By Rana Kapoor
India and Australia share a strong bilateral relationship based on historic ties, cultural links and extensive people-to-people connections. As large democracies, the two countries play a central role in strengthening geopolitical cooperation and maintaining peace and security in the region.
During Australian Prime Minister Malcolm Turnbull’s visit to India earlier this year, significant steps were taken towards strengthening this long-standing relationship. They included signing agreements for combating international terrorism and promoting civil aviation security, besides agreements on health and medicine, environment and the climate, among others. While the Comprehensive Economic Cooperation Agreement (CECA) is still uncertain, the proposed Regional Comprehensive Economic Partnership (RCEP) can be more effective in deepening trade, investment and economic partnership between the two nations. However, a plethora of collaboration opportunities still exist across sectors in both countries, particularly in the areas of Smart Cities, agriculture, education, energy, among others.
For instance, there is a need to look beyond agricultural exports from Australia to India and explore synergies in the larger agricultural value chain. While accelerating India’s agricultural productivity growth is of prime importance, the high dependency on the monsoon has been a key challenge. Water scarcity in many arable areas has also been an area of concern for Australia. Stakeholders from both the nations can collaborate for joint research towards innovation in crop cultivation under varied environmental conditions for higher yields. Additionally, India can benefit from Australia’s expertise in building a strong cold storage industry to ensure a robust agricultural supply chain. With heightened government focus on the food industry and 100 per cent FDI in setting up of cold storage units, the sector presents an attractive opportunity for Australian investors. Further, partnerships in areas of dairy farming and technology, breeding and genetics, food processing and research can emerge as key pillars of the bilateral relationship.
In the context of renewable and clean energy, the civil nuclear deal between the two nations and the Australia-India Energy Security Dialogue stand as testaments to the mutual interest in achieving energy security and developing clean energy models. Key discussions during the bilateral Energy Security Dialogue last year laid the foundation for increased engagement in the energy sector and the Australian businesses stand to gain significantly from access to the huge energy market in India. On the other hand, India can look at increasing LNG supplies from Australia to diversify its concentrated supply from the Middle East.
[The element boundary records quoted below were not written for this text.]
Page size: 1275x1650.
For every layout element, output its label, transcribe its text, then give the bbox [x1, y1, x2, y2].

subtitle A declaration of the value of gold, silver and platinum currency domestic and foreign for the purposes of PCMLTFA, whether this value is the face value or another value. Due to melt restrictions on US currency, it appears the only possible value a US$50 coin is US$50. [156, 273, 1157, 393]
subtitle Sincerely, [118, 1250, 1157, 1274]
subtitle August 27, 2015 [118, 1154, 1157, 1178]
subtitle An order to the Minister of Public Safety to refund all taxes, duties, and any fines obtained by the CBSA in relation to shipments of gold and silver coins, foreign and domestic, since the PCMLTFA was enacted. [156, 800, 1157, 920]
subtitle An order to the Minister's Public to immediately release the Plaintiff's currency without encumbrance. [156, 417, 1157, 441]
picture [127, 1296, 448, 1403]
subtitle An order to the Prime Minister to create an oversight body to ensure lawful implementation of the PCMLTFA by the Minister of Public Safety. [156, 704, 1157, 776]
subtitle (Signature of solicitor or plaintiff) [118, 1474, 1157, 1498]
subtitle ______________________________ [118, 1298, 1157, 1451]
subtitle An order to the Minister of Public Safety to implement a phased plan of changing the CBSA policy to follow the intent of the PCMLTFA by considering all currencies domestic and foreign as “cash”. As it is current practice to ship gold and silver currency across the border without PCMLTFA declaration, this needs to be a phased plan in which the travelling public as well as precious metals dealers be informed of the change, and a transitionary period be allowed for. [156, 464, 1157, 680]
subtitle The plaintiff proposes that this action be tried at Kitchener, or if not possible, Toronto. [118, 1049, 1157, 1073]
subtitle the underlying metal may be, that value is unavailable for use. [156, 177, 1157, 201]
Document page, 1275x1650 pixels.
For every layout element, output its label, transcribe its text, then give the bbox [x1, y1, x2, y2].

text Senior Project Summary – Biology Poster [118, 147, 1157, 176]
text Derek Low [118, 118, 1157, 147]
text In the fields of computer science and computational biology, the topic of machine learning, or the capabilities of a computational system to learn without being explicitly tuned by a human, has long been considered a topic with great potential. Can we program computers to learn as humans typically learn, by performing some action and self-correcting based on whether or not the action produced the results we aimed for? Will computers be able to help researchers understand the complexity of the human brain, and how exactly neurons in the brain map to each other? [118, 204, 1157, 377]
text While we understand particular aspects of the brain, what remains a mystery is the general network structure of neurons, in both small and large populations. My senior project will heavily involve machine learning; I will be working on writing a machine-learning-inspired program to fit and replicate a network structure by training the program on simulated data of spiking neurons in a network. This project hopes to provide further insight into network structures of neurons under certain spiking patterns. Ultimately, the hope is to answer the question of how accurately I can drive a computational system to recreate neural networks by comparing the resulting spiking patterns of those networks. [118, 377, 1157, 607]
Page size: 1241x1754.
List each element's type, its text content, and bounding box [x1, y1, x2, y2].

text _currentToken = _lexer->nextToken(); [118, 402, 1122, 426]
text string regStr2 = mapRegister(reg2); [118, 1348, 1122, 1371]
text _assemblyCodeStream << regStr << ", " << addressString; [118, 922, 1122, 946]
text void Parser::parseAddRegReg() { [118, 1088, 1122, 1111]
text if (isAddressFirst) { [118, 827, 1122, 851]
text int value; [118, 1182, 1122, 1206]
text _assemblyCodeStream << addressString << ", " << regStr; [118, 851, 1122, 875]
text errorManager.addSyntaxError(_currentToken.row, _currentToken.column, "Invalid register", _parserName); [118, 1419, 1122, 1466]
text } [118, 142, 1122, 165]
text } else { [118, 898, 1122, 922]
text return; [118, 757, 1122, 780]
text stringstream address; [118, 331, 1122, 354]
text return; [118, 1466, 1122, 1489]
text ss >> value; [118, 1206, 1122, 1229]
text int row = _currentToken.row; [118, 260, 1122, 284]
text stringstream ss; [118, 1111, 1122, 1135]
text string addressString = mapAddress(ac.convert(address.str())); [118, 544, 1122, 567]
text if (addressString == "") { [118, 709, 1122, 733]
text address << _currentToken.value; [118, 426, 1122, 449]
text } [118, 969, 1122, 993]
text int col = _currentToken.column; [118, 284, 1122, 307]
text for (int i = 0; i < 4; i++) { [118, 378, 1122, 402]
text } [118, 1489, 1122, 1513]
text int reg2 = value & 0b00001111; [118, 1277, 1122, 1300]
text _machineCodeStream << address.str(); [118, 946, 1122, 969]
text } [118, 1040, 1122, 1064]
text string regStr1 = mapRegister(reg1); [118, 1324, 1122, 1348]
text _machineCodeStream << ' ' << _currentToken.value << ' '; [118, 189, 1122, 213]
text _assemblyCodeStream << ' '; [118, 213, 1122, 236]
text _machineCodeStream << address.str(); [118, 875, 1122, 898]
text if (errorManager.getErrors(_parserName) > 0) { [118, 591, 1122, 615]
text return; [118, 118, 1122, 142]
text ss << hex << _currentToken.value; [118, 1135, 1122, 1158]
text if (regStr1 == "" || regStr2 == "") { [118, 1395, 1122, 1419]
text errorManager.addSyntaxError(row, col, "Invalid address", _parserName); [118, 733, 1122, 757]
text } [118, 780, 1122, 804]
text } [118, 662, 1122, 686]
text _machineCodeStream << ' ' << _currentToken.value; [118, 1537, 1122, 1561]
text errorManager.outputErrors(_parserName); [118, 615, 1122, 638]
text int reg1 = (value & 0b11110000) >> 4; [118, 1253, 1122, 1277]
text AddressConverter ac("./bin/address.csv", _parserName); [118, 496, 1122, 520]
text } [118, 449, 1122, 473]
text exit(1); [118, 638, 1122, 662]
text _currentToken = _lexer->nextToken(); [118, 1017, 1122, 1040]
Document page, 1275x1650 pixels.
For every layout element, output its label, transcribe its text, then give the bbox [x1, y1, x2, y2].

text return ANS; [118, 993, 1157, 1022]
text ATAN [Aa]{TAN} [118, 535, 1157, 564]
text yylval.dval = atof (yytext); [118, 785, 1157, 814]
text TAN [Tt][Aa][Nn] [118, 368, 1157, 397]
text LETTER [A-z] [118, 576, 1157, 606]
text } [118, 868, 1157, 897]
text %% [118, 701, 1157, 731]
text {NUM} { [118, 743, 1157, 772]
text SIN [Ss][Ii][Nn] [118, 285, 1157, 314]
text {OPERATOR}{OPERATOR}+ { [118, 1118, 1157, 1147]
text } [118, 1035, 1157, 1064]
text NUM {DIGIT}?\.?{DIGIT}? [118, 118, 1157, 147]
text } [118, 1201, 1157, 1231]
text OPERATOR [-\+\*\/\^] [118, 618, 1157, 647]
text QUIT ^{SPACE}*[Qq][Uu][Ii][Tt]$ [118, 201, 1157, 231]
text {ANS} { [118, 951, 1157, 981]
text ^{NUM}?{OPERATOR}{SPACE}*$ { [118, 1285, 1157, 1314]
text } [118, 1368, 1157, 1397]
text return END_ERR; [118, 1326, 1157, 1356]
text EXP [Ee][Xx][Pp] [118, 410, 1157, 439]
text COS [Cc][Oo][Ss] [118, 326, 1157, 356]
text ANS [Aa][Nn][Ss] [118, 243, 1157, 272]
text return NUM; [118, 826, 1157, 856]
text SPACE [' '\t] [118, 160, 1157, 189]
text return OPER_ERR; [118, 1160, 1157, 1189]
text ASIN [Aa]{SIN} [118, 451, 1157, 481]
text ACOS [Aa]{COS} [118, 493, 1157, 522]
Education and skill development are other important areas. For India to become a global talent hub, it is critical to make corresponding changes to its education system by overcoming key challenges of low levels of employability, research and entrepreneurship; and, adopting a structured education system that fosters Design, Innovation and Creativity-led Entrepreneurship (DICE). India can partner Australian universities, several of which are globally ranked, to bring the best practices, encourage faculty development, improve quality assurance protocols and greatly enhance student achievement. Through innovative digital platforms, India and Australia can offer Massive Open Online Courses (MOOCs) to facilitate knowledge and cultural exchange.
Smart Cities infrastructure is another key aspect. India has been witnessing rapid urbanisation with the highest annual growth in urban population among the major economies. With urban population expected to reach 50 per cent by 2051, there is an immediate need for our cities to be ‘Future Ready’ to accommodate this steep demand. While the Government of India has launched its ambitious Smart Cities Mission to develop 100 Smart Cities over a period of five years, international collaboration can fast-track the actualisation of the same.
Australia, as one of the most urbanised nations in the world, can be an important partner for India in building sustainable urban design, improving construction productivity, enhancing water resource management and designing smart urban transport.
Finally, and crucially, there’s healthcare and life sciences. India and Australia have been working closely in the field of healthcare. The Australia-India Strategic Research Fund is being utilised to conduct joint high-level research in this important sector and several bilateral MoUs have been signed including a recent one, on cooperation in the field of communicable diseases and mental health, earlier this year.
Vast opportunities for collaboration exist in the field of telemedicine, digital health and pharmaceuticals among others, which can immensely boost accessibility of healthcare services in our country. Further, India can greatly benefit from Australia’s expertise in providing aged-care, while Australian investors can leverage the untapped potential of this sector in India.